古文書は、江戸時代からのメッセージ
江戸時代になり、文字で書かれた記録(古文書)類は、急に多くなりました。
これは、紙の生産の増加、庶民の読み書き能力の高まり、それに何よりも政治の複雑化によるものです。
江戸時代の研究は、これら「古文書との闘い」と言っても、いい過ぎではありません。
しかし、これらの古文書類が現在まで保存されていることはまれで、多くは処分され、失われている場合が一般的です。
新野辺に残る「大歳家文書」「村方文書」
多くのところで古文書は失われていますが、新野辺は事情が違っています。
古文書の保存状況は、加古川市では一番といってよいでしょう。
多くの古文書が非常にいい状態で保存されています。
気がつかれたと思いますが、『加古川市史(第二巻)』では、加古川市の他の地域よりも新野辺村についての紹介が多くされています。
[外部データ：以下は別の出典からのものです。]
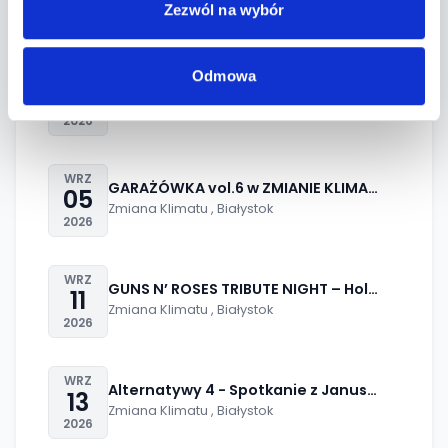
Zmiana Klimatu , Białystok
Zezwól na wybór
2026
21:00
od 30,00 zł
Odmowa
WRZ
PubQuiz - nowy sezon - Wielki Turniej Wiedz
02
Zmiana Klimatu , Białystok
2026
18:00
od 20,00 zł
WRZ
GARAŻÓWKA vol.6 w ZMIANIE KLIMATU
05
Zmiana Klimatu , Białystok
2026
11:00
od 50,00 zł
WRZ
11
Zmiana Klimatu , Białystok
2026
18:00
od 69,00 zł
WRZ
Alternatywy 4 - Spotkanie z Januszem Płońsk
13
Zmiana Klimatu , Białystok
2026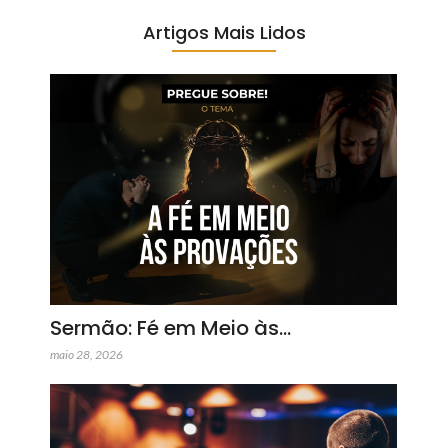
Artigos Mais Lidos
Sermão: Fé em Meio às…
maio 28, 2026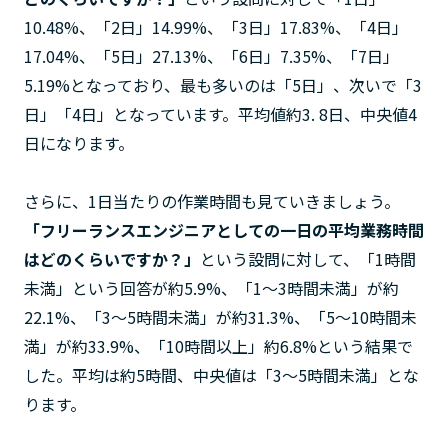
10.48%、「2日」14.99%、「3日」17.83%、「4日」
17.04%、「5日」27.13%、「6日」7.35%、「7日」
5.19%となっており、最も多いのは「5日」、次いで「3
日」「4日」となっています。平均値約3. 8日、中央値4
日になります。
さらに、1日当たりの作業時間も見ていきましょう。
「フリーランスエンジニアとしての一日の平均業務時間
はどのくらいですか？」
という設問に対して、「1時間
未満」という回答が約5.9%、「1～3時間未満」が約
22.1%、「3～5時間未満」が約31.3%、「5～10時間未
満」が約33.9%、「10時間以上」約6.8%という結果で
した。平均は約5時間、中央値は「3～5時間未満」とな
ります。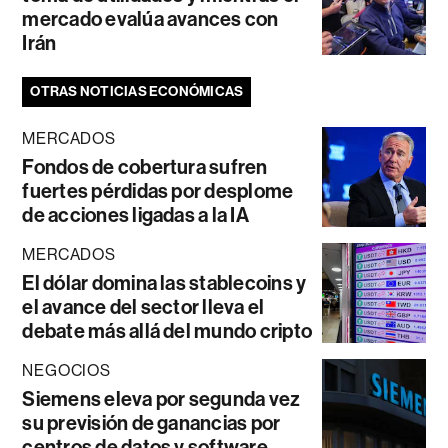
mercado evalúa avances con
Irán
OTRAS NOTICIAS ECONÓMICAS
MERCADOS
Fondos de cobertura sufren
fuertes pérdidas por desplome
de acciones ligadas a la IA
MERCADOS
El dólar domina las stablecoins y
el avance del sector lleva el
debate más allá del mundo cripto
NEGOCIOS
Siemens eleva por segunda vez
su previsión de ganancias por
centros de datos y software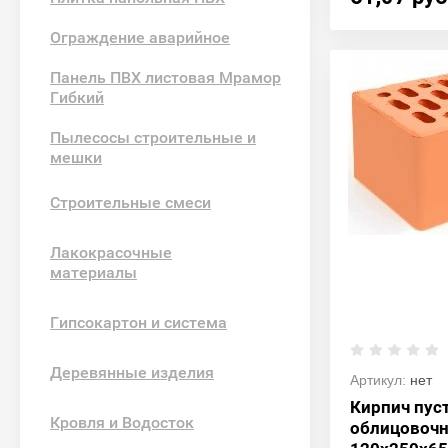
Ограждение аварийное
Панель ПВХ листовая Мрамор
Гибкий
Пылесосы строительные и
мешки
Строительные смеси
Лакокрасочные
материалы
Гипсокартон и система
Деревянные изделия
Артикул:
нет
Кирпич пус
Кровля и Водосток
облицовочн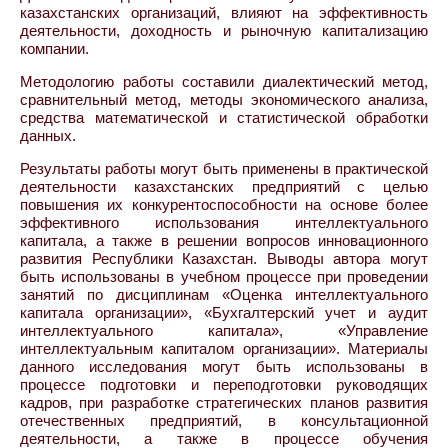
казахстанских организаций, влияют на эффективность
деятельности, доходность и рыночную капитализацию
компании.
Методологию работы составили диалектический метод,
сравнительный метод, методы экономического анализа,
средства математической и статистической обработки
данных.
Результаты работы могут быть применены в практической
деятельности казахстанских предприятий с целью
повышения их конкурентоспособности на основе более
эффективного использования интеллектуального
капитала, а также в решении вопросов инновационного
развития Республики Казахстан. Выводы автора могут
быть использованы в учебном процессе при проведении
занятий по дисциплинам «Оценка интеллектуального
капитала организации», «Бухгалтерский учет и аудит
интеллектуального капитала», «Управление
интеллектуальным капиталом организации». Материалы
данного исследования могут быть использованы в
процессе подготовки и переподготовки руководящих
кадров, при разработке стратегических планов развития
отечественных предприятий, в консультационной
деятельности, а также в процессе обучения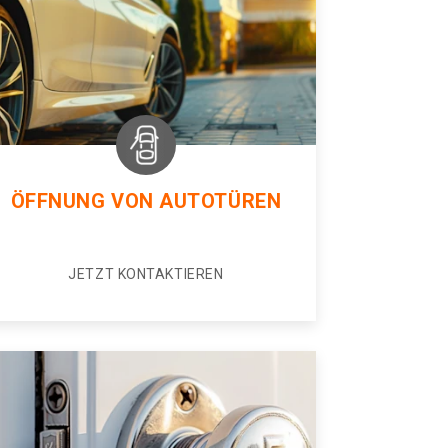
ÖFFNUNG VON AUTOTÜREN
JETZT KONTAKTIEREN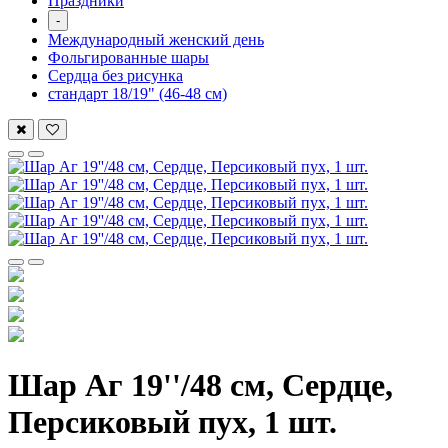
Праздники
-
Международный женский день
Фольгированные шары
Сердца без рисунка
стандарт 18/19" (46-48 см)
Шар Аг 19''/48 см, Сердце,
Персиковый пух, 1 шт.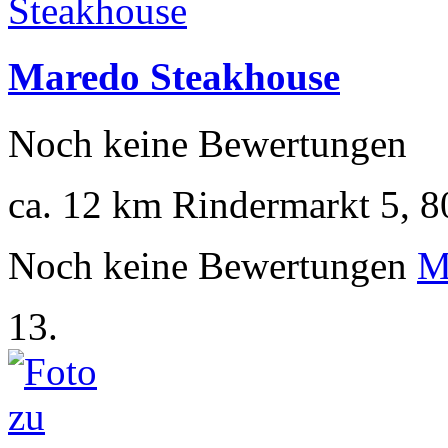
Maredo Steakhouse
Noch keine Bewertungen
ca. 12 km
Rindermarkt 5, 
Noch keine Bewertungen
M
13.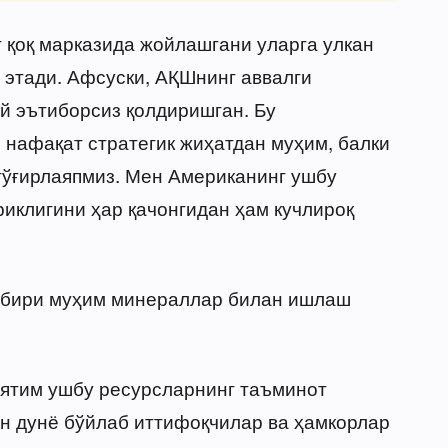
г қоқ марказида жойлашгани уларга улкан
 этади. Афсуски, АҚШнинг аввалги
й эътиборсиз қолдиришган. Бу
 нафақат стратегик жиҳатдан муҳим, балки
 тўғирлаяпмиз. Мен Американинг ушбу
иклигини ҳар қачонгидан ҳам кучлироқ
 бири муҳим минераллар билан ишлаш
ятим ушбу ресурсларнинг таъминот
н дунё бўйлаб иттифоқчилар ва ҳамкорлар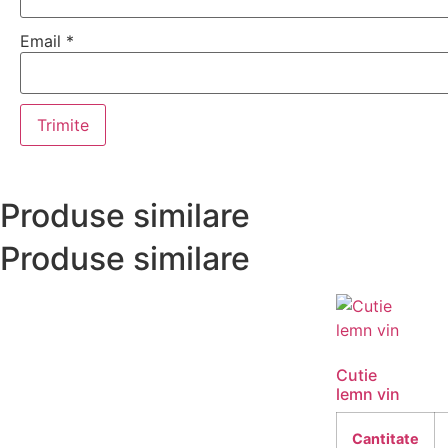
Email
*
Produse similare
Produse similare
Cutie
lemn vin
Cantitate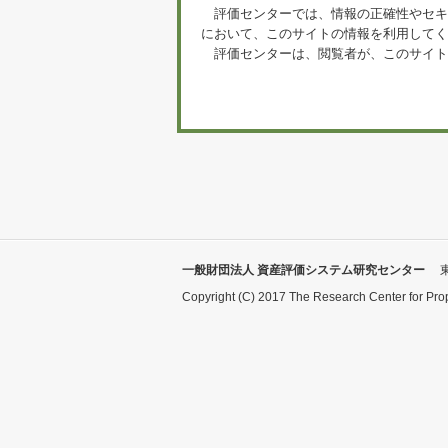
評価センターでは、情報の正確性やセキ
において、このサイトの情報を利用してく
評価センターは、閲覧者が、このサイト
一般財団法人 資産評価システム研究センター
Copyright (C) 2017 The Research Center for Pro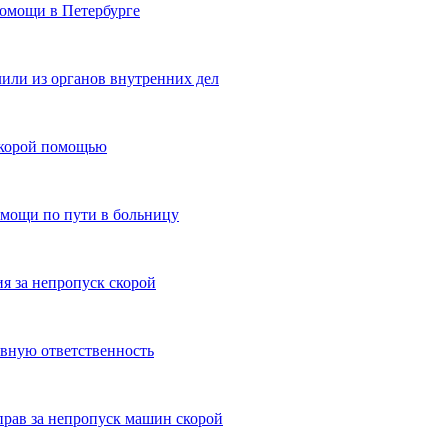
помощи в Петербурге
ли из органов внутренних дел
скорой помощью
омощи по пути в больницу
я за непропуск скорой
овную ответственность
рав за непропуск машин скорой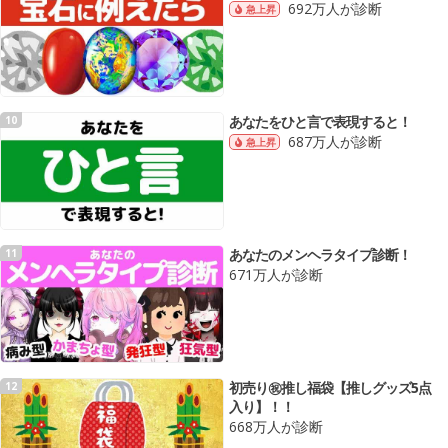
692万人が診断
急上昇
あなたをひと言で表現すると！
10
687万人が診断
急上昇
あなたのメンヘラタイプ診断！
11
671万人が診断
初売り㊗️推し福袋【推しグッズ5点
12
入り】！！
668万人が診断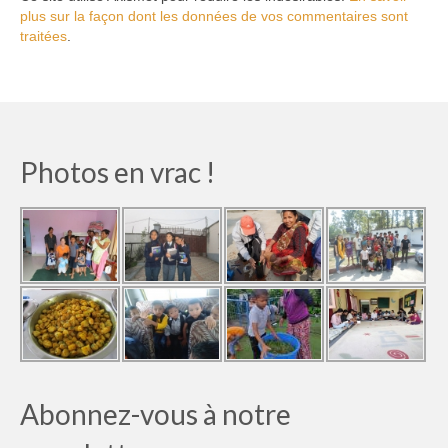
plus sur la façon dont les données de vos commentaires sont
traitées
.
Photos en vrac !
Abonnez-vous à notre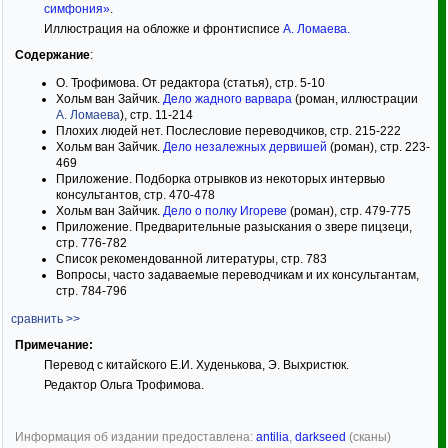
симфония»
.
Иллюстрация на обложке и фронтисписе
А. Ломаева
.
Содержание
:
О. Трофимова. От редактора (статья), стр. 5-10
Хольм ван Зайчик.
Дело жадного варвара
(роман, иллюстрации
А. Ломаева
), стр. 11-214
Плохих людей нет. Послесловие переводчиков, стр. 215-222
Хольм ван Зайчик.
Дело незалежных дервишей
(роман), стр. 223-
469
Приложение. Подборка отрывков из некоторых интервью
консультантов, стр. 470-478
Хольм ван Зайчик.
Дело о полку Игореве
(роман), стр. 479-775
Приложение. Предварительные разыскания о звере пицзеци,
стр. 776-782
Список рекомендованной литературы, стр. 783
Вопросы, часто задаваемые переводчикам и их консультантам,
стр. 784-796
сравнить >>
Примечание:
Перевод с китайского Е.И. Худенькова, Э. Выхристюк.
Редактор Ольга Трофимова.
Информация об издании предоставлена:
antilia
,
darkseed
(сканы)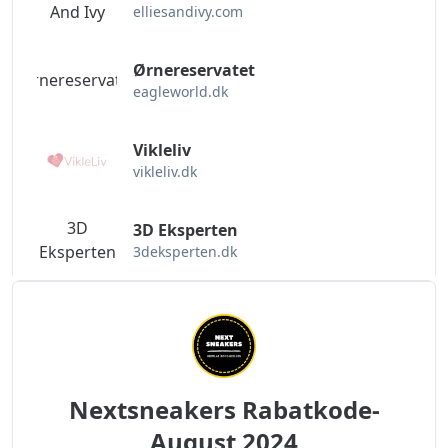
And Ivy
elliesandivy.com
Ørnereservatet
Ørnereservatet
eagleworld.dk
Vikleliv
vikleliv.dk
3D
3D Eksperten
Eksperten
3deksperten.dk
Nextsneakers Rabatkode-
August 2024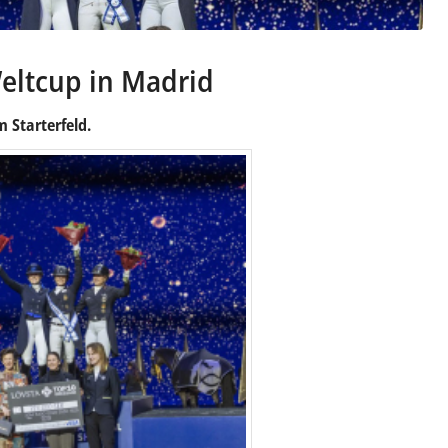
Weltcup in Madrid
 Starterfeld.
それは新野辺村に古文書が残っているためです。
村に残る江戸時代の古文書は、地方文書(じかたもんじょ)とか村方文書(むらかたもんじょ)と呼ばれていますが、新野辺に残る文書はそれだけではありません。
その外に、大庄屋・大歳家に1000点を超える文書(写真)が完全な形で保存されています。
大歳家に残る古文書は「大歳家文書」として歴史学会では広く知られていますが、十分な研究がなされていません。
大歳家文書については、現在、関西学院大学の羽田真也先生により本格的な研究が取り組まれています。
新野辺に残るこれら村方文書、そして「大歳家文書」の研究がさらに進めば、江戸時代の新野辺村のようすを浮き彫りにすることができます。
このことは、別府町新野辺だけでなく加古川市また、日本の江戸時代の集落の一事例として貴重な財産になるはずです。